22 August 2011 (PDT)
- It would be nice to also track macroop/regular instruction and microop counts separately. In SE mode at least, if the number of ISA level instructions changes it's more important than if the number of microops change. That way when you change microcode, you can tell if the same instructions are executing more or less and just their implementation has changed. --Gblack 21:35, 22 August 2011 (PDT)
- For directed tests like the ones that test specific instructions, it might be worthwhile to add pseudo ops that signal success or completion through some sort of backdoor. There could be similar instructions which pause the simulation and give the simulation script a chance to look at state (I don't think we can now, but it would be handy) and decide if, say, the add put the right thing in the right registers, or memory was updated correctly. One major drawback to this sort of approach is that we couldn't easily run these on real machines. On the positive side, we could avoid problems where complementary bugs make a test pass when it shouldn't. For instance, maybe adds and subtracts have the same bug, so both the output and checking the output against reference values might be wrong.--Gblack 21:35, 22 August 2011 (PDT)
 
Implementation ideas
Just ideas... no definitive decisions have been made yet.

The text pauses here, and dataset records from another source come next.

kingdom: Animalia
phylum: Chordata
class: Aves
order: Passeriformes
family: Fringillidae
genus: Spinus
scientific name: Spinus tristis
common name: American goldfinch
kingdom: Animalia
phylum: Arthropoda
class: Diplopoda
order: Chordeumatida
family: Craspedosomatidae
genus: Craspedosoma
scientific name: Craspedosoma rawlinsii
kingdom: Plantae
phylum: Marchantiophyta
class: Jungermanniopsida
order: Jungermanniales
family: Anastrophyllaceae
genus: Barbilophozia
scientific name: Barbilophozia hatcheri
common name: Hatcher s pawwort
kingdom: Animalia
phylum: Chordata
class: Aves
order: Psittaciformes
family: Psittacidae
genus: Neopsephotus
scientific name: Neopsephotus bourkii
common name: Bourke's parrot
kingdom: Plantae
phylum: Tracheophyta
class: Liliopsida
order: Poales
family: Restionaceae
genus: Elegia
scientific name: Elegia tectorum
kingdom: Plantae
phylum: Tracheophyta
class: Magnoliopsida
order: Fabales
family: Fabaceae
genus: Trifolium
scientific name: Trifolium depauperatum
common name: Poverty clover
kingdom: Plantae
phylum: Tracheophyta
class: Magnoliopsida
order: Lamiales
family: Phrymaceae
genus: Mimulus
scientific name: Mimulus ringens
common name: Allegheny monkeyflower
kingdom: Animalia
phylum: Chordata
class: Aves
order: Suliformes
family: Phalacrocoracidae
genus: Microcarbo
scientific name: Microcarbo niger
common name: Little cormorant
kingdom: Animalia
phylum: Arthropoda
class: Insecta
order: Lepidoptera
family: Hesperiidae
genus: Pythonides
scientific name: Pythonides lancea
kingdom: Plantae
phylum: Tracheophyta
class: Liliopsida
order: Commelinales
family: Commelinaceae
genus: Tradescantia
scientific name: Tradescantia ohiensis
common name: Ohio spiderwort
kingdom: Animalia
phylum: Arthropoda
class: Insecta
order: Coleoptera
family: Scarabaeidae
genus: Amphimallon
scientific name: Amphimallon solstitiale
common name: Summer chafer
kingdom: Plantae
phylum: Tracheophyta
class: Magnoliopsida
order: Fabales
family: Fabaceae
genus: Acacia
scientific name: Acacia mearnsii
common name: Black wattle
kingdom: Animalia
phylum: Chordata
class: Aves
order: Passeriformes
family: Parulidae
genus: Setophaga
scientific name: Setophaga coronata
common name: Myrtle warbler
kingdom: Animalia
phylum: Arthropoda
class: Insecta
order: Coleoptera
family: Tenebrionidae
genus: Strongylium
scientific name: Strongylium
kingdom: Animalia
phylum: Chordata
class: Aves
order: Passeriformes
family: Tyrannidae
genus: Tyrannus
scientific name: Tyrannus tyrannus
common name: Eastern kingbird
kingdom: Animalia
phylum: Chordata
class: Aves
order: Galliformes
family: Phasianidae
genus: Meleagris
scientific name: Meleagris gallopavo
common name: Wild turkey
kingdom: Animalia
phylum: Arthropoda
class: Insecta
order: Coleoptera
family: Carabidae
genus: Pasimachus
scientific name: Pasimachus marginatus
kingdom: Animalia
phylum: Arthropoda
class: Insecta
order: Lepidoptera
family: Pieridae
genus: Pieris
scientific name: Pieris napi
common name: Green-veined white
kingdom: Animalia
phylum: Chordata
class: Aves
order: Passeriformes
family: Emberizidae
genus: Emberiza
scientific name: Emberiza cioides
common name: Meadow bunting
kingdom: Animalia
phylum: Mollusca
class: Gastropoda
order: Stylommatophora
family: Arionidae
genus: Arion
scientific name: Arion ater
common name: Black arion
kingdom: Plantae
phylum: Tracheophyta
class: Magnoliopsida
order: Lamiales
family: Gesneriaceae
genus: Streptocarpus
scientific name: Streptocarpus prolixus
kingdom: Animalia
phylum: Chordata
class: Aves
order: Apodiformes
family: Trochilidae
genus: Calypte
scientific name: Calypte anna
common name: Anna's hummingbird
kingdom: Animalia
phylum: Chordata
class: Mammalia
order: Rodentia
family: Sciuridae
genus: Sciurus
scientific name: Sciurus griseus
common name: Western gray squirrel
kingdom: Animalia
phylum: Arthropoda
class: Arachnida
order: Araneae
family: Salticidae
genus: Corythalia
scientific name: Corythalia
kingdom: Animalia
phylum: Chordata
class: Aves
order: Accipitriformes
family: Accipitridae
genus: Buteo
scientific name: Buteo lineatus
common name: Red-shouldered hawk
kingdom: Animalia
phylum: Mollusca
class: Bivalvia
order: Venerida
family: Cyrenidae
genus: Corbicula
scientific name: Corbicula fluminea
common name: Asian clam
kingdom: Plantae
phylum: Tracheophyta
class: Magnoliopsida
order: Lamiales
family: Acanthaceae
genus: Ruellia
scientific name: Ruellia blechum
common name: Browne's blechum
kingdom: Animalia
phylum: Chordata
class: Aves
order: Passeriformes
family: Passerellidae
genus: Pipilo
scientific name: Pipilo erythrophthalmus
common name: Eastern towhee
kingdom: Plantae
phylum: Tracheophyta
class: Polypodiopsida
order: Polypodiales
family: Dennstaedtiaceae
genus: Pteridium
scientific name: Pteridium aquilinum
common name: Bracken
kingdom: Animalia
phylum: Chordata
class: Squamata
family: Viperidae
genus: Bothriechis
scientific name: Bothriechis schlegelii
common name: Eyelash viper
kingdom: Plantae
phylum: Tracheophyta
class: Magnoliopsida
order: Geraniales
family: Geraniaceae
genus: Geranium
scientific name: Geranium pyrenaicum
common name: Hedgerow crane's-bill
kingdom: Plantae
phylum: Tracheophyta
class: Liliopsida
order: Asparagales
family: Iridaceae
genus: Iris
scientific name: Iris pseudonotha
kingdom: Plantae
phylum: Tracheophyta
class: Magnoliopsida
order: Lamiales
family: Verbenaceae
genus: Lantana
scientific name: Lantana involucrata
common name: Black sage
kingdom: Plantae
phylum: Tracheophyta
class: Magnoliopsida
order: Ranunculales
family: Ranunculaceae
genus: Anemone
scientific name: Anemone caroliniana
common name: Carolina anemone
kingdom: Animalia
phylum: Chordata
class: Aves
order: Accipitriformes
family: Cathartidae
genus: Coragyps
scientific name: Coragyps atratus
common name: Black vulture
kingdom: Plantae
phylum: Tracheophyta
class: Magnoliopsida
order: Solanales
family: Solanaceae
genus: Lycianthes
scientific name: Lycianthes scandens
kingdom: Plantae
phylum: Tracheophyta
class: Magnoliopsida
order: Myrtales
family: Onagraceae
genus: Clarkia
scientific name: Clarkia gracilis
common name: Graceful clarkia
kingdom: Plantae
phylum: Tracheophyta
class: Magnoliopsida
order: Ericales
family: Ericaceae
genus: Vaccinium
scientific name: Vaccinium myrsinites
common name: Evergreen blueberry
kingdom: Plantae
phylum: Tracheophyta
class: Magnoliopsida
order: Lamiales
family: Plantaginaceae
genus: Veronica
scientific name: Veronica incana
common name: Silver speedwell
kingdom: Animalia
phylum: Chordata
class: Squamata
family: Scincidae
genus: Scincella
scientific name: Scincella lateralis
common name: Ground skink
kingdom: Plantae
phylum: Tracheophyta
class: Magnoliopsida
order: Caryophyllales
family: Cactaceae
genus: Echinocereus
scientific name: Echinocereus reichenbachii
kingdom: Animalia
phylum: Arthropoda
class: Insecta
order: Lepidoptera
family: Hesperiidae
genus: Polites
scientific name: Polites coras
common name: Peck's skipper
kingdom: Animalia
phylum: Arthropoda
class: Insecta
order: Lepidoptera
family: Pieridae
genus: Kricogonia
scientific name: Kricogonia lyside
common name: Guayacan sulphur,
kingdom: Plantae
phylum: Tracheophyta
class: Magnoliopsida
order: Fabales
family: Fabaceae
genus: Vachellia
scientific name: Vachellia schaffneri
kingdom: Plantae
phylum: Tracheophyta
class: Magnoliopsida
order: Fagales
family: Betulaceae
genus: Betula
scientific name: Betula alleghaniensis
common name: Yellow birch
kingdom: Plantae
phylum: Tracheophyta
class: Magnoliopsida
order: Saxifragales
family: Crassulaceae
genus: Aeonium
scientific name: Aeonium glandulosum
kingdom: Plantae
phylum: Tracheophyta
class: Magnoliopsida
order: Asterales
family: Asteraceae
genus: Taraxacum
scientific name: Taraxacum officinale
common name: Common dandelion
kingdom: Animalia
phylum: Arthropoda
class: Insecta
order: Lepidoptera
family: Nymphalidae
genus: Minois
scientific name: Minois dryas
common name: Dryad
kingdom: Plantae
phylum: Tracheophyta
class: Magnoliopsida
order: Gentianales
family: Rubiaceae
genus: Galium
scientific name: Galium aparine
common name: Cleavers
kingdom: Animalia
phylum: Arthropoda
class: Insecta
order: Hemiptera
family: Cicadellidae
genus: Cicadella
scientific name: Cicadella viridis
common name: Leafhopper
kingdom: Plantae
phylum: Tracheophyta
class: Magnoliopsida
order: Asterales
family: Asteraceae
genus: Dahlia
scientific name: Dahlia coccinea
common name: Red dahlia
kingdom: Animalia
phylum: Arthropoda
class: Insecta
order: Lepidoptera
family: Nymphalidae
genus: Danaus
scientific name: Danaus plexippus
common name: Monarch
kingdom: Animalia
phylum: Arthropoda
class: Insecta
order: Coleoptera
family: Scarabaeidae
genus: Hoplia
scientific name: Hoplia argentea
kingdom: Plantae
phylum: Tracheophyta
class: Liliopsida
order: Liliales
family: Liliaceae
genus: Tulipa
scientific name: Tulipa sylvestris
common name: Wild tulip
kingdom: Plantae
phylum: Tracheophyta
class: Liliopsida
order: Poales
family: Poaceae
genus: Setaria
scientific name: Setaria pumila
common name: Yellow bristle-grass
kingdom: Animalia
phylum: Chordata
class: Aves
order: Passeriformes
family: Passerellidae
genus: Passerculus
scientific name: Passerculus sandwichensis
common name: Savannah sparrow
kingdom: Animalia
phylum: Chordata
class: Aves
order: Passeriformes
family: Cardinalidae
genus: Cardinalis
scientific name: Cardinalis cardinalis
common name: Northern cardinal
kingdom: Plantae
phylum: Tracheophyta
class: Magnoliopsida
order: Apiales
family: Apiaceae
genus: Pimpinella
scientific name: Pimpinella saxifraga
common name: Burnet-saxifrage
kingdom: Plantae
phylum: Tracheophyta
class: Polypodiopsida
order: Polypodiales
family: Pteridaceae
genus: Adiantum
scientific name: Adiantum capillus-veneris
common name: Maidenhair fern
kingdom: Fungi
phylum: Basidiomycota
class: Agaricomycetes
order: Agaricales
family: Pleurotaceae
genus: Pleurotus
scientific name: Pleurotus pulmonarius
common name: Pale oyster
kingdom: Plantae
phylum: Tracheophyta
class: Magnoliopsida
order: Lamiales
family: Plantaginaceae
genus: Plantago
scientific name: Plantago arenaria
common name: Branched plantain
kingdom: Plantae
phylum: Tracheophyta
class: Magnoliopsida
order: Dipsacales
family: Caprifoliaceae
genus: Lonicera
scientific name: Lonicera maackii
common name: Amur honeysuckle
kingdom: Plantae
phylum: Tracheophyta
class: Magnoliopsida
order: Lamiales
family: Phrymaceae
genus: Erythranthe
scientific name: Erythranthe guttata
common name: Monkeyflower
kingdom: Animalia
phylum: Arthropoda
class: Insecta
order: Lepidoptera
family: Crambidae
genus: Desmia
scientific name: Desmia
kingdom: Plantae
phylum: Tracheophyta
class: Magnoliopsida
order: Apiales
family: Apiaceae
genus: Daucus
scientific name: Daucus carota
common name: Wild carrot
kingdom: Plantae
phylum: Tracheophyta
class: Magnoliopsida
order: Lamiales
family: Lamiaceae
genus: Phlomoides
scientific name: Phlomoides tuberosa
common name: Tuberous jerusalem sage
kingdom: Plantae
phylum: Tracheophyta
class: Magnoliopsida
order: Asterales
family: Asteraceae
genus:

- Use Python's unittest module, or something that extends it such as nose
- Use SCons to manage dependencies between binaries/test inputs and test results, but in a different SCons invocation (i.e., in its own SConstruct/SConscript)
Tests wish list
- Checkpointing creates valid checkpoint
- Restore of checkpoint (maybe run something like the auto-checkpoint tester)
- CPU switching
- SMARTS sampling
- tests in between spec and hello world. Maybe the hpc games benchmarks http://www.google.com/codesearch#iw4AHL8Ip0w/~kohl/HPC.GAMES/hpcg1.0.tar.gz would be a good choice and could be distributed next to gem5.
- Getting rid of tests that run for more that 1 hour
- Using a memory tester to create interesting coherence actions, specifically around prefetching, "bonus" block allocation, etc.